BIG GIRLS DE JASON HOWARD : 404 COMICS ENTRE EN JEU


Le rôle des femmes n'a pas toujours été celui d'occuper la première place dans les comics traditionnels; ce n'est pas un hasard si dès les années 60 Marvel propose à Janet Van Dyne d'incarner le rôle de la Guêpe chez les Vengeurs, alors que Susan Storm-Richards est la Femme Invisible. Toutes petites ou bien carrément impossibles à voir, elles restent dans les coulisses et ne montrent que rarement le bout de leur nez. Inversement les hommes tirent la couverture à eux. Ils sont Giant Man ou Superman par exemple. Dans Big Girls la situation s'est inversée; Disons que les hommes ont tendance à devenir, par la suite d'un mystérieux virus, des créatures géantes et monstrueuses, héritées des kaijus japonais, qui finissent par semer le trouble et dont il faut se débarrasser. Et pour leur faire face, quoi de mieux que des femmes géantes, une "justicière" capable de mettre fin à cette menace de taille XXL, en rivalisant sur le plan de la stature et de la force brute? 



404 comics débarque donc dans le panorama des éditeurs français du genre avec deux titres (Dunce étant l'autre) dont celui-ci qui est de très loin l'album qui aiguisait le plus mon appétit. Le discours féministe est évident même s'il n'atteint pas non plus des sommets de philosophie moderne, car il s'agit avant tout d'une aventure adrénalinique, où on peut regretter un tantinet le côté bourre-pif permanent et où le spectacle prend souvent le dessus sur la pensée. Les personnages n'ont ainsi pas le temps d'être sérieusement travaillés, appréhendés.
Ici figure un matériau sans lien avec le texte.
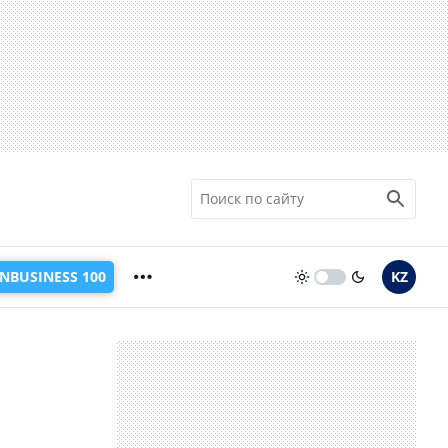
INBUSINESS 100
KZ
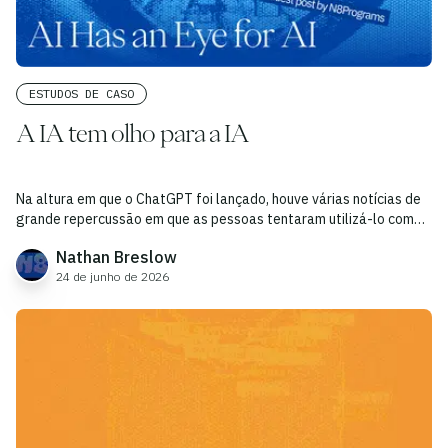
ESTUDOS DE CASO
A IA tem olho para a IA
Na altura em que o ChatGPT foi lançado, houve várias notícias de
grande repercussão em que as pessoas tentaram utilizá-lo como
um detetor de IA — i.
Nathan Breslow
24 de junho de 2026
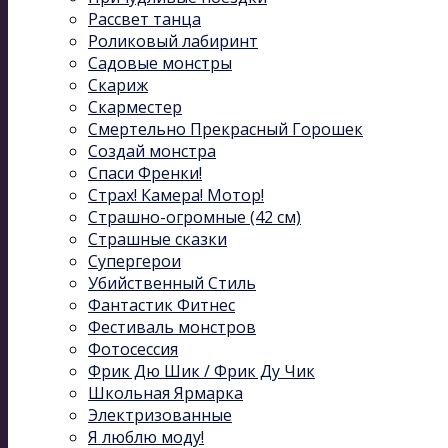
Рассвет танца
Роликовый лабиринт
Садовые монстры
Скариж
Скарместер
Смертельно Прекрасный Горошек
Создай монстра
Спаси Френки!
Страх! Камера! Мотор!
Страшно-огромные (42 см)
Страшные сказки
Супергерои
Убийственный Стиль
Фантастик Фитнес
Фестиваль монстров
Фотосессия
Фрик Дю Шик / Фрик Ду Чик
Школьная Ярмарка
Электризованные
Я люблю моду!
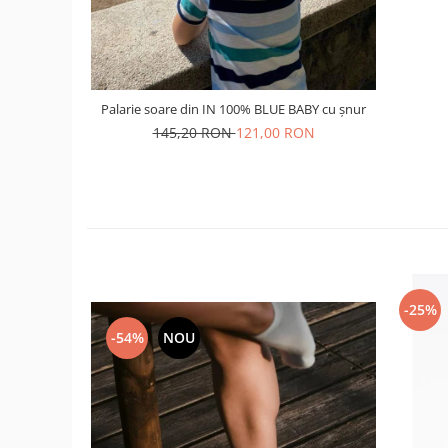
Palarie soare din IN 100% BLUE BABY cu șnur
145,20 RON
121,00 RON
-25%
-54%
NOU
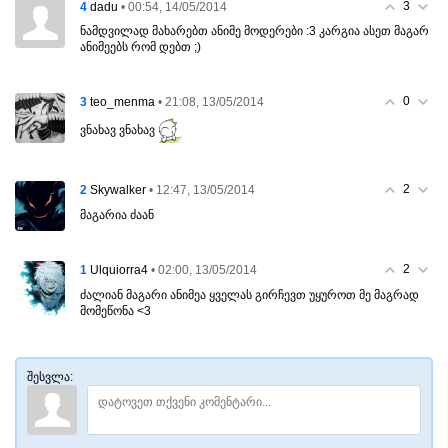
3
4
• 00:54, 14/05/2014
dadu
ნამდვილად მახარებთ ანიმე მოდერები :3 კარგია ასეთ მაგარ
ანიმეებს რომ დებთ ;)
0
3
• 21:08, 13/05/2014
teo_menma
ვნახავ ვნახავ
2
2
• 12:47, 13/05/2014
Skywalker
მაგარია ძაან
2
1
• 02:00, 13/05/2014
Ulquiorra4
ძალიან მაგარი ანიმეა ყველას გირჩევთ უყუროთ მე მაგრად
მომეწონა <3
შესვლა:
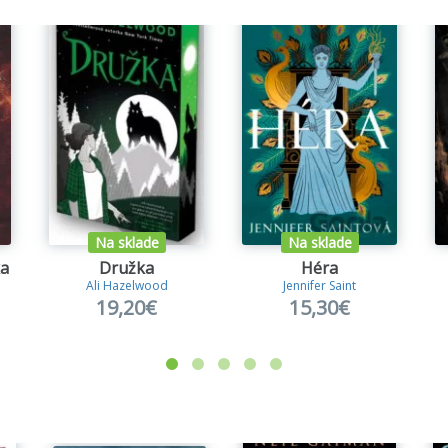
Na sklade
Na sklade
ka
Družka
Héra
Ali Hazelwood
Jennifer Saint
19,20€
15,30€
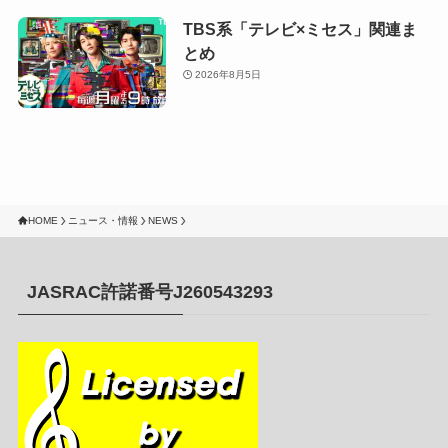
TBS系「テレビ×ミセス」関連ま
とめ
2026年8月5日
HOME
ニュース・情報
NEWS
JASRAC許諾番号J260543293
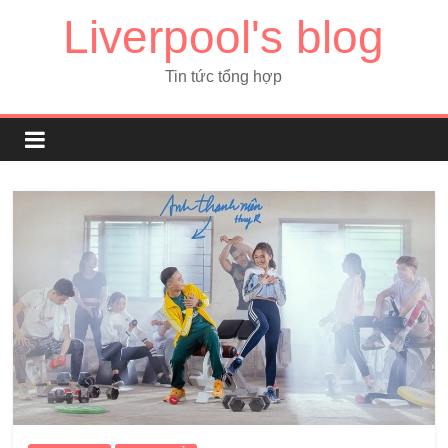
Liverpool's blog
Tin tức tổng hợp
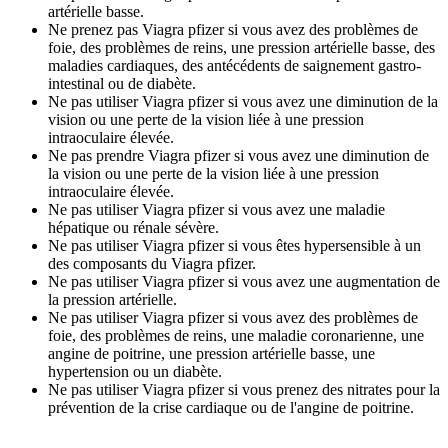
artérielle basse.
Ne prenez pas Viagra pfizer si vous avez des problèmes de
foie, des problèmes de reins, une pression artérielle basse, des
maladies cardiaques, des antécédents de saignement gastro-
intestinal ou de diabète.
Ne pas utiliser Viagra pfizer si vous avez une diminution de la
vision ou une perte de la vision liée à une pression
intraoculaire élevée.
Ne pas prendre Viagra pfizer si vous avez une diminution de
la vision ou une perte de la vision liée à une pression
intraoculaire élevée.
Ne pas utiliser Viagra pfizer si vous avez une maladie
hépatique ou rénale sévère.
Ne pas utiliser Viagra pfizer si vous êtes hypersensible à un
des composants du Viagra pfizer.
Ne pas utiliser Viagra pfizer si vous avez une augmentation de
la pression artérielle.
Ne pas utiliser Viagra pfizer si vous avez des problèmes de
foie, des problèmes de reins, une maladie coronarienne, une
angine de poitrine, une pression artérielle basse, une
hypertension ou un diabète.
Ne pas utiliser Viagra pfizer si vous prenez des nitrates pour la
prévention de la crise cardiaque ou de l'angine de poitrine.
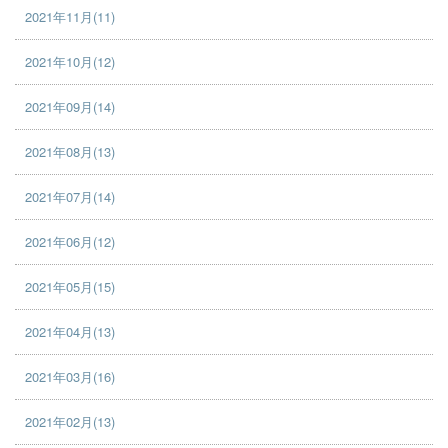
2021年11月(11)
2021年10月(12)
2021年09月(14)
2021年08月(13)
2021年07月(14)
2021年06月(12)
2021年05月(15)
2021年04月(13)
2021年03月(16)
2021年02月(13)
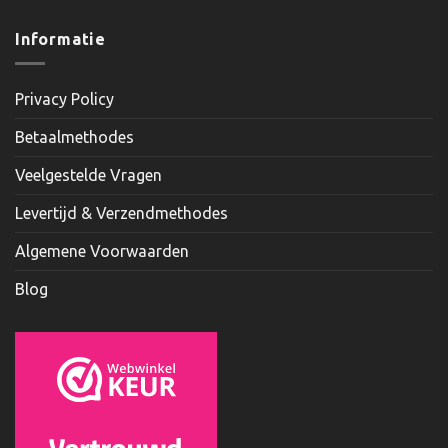
Informatie
Privacy Policy
Betaalmethodes
Veelgestelde Vragen
Levertijd & Verzendmethodes
Algemene Voorwaarden
Blog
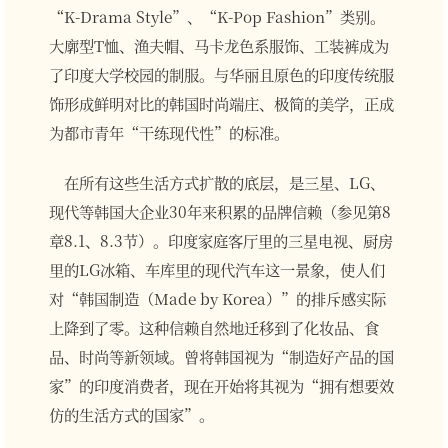
“K-Drama Style”、“K-Pop Fashion”类别。
大廓型T恤、渔夫帽、马卡龙色系服饰、工装裤成为
了印度大学校园的制服。与华丽且原色的印度传统服
饰形成鲜明对比的韩国时尚端庄、极简的美学，正成
为都市青年“干练现代性”的标准。
在所有这些生活方式扩散的底层，是三星、LG、
现代等韩国大企业30年来积累的品牌信赖（参见第8
章8.1、8.3节）。印度家庭客厅里的三星电视、厨房
里的LG冰箱、车库里的现代汽车这一景象，使人们
对“韩国制造（Made by Korea）”的排斥感实际
上降到了零。这种信赖自然地迁移到了化妆品、食
品、时尚等新领域。曾将韩国视为“制造好产品的国
家”的印度消费者，现在开始将其视为“拥有想要效
仿的生活方式的国家”。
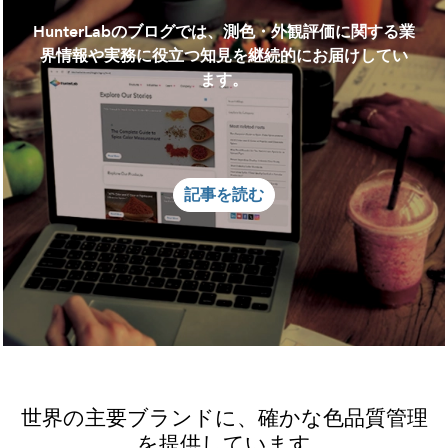
HunterLabのブログでは、測色・外観評価に関する業
界情報や実務に役立つ知見を継続的にお届けしてい
ます。
記事を読む
世界の主要ブランドに、確かな色品質管理
を提供しています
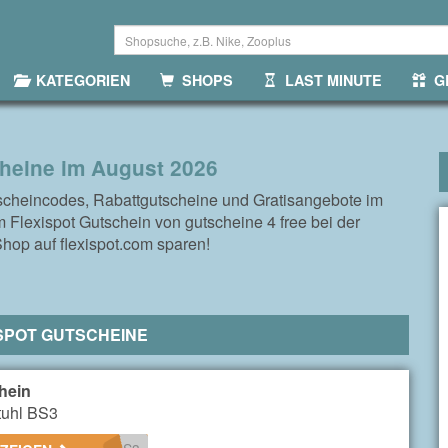
KATEGORIEN
SHOPS
LAST MINUTE
GR
cheine im August 2026
tscheincodes, Rabattgutscheine und Gratisangebote im
 Flexispot Gutschein von gutscheine 4 free bei der
hop auf flexispot.com sparen!
SPOT GUTSCHEINE
hein
tuhl BS3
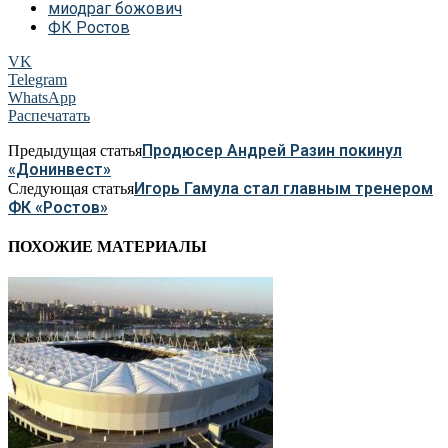
миодраг божович
ФК Ростов
VK
Telegram
WhatsApp
Распечатать
Продюсер Андрей Разин покинул
Предыдущая статья
«Донинвест»
Игорь Гамула стал главным тренером
Следующая статья
ФК «Ростов»
ПОХОЖИЕ МАТЕРИАЛЫ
Toutefois Big Girls mérite vraiment qu'on s'y attarde, la qualité de l'ouvrage est indéniable, aussi bien dans la finition de l'objet que dans l'histoire qui est proposée à l'intérieur; d'ailleurs même si les femmes sont géantes elle restent assujetties à une certaine forme de domination masculine, puisque assignées à une mission bien précise, même si c'est elles qui reflètent la capacité de s'insurger, d'éprouver de l'empathie, de ne pas forcément obéir aveuglément à des ordres qu'on devine jusqu'au-boutistes. Avec Ember, Jason Howard introduit le ver dans la pomme, cette pensée libre et autonome, qui ne se plie pas si simplement à la hiérarchie et à ce qui est attendu. C'est le détonateur de l'histoire, son glissement vers l'intime. Jason Howard est clairement pour l'ouverture d'esprit, refuse le repli sur soi, les certitudes granitiques qu'on assènent et valent comme un dogme. Bons ou mauvais, belles ou monstrueux, ce n'est pas forcément à l'apparence qu'il faut s'arrêter, mais bien au delà de la première impression qu'il faut aller chercher le peu de vérités qu'on peut encore mettre à jour. Les amateurs de manga, eux, ne seront pas totalement dépaysés dans Big Girls, tant le dessin lorgne vers ce style, sans jamais le présenter purement et simplement en tant que tel. Les contorsions des personnages, la manière d'aborder l'action, qui explose d'une page à l'autre et mange l'espace, tout ceci finit par créer un joli crossover artistique, du comic book affranchi et perméable à ce qui vient d'ailleurs. Comme d'ailleurs la leçon qu'on peut retirer de ce Big Girls. N'ayez pas peur de la différence, et ne restez pas cristallisés sur votre première impression. Où Ember s'occupera de votre cas, que vous soyez monstrueux ou pas.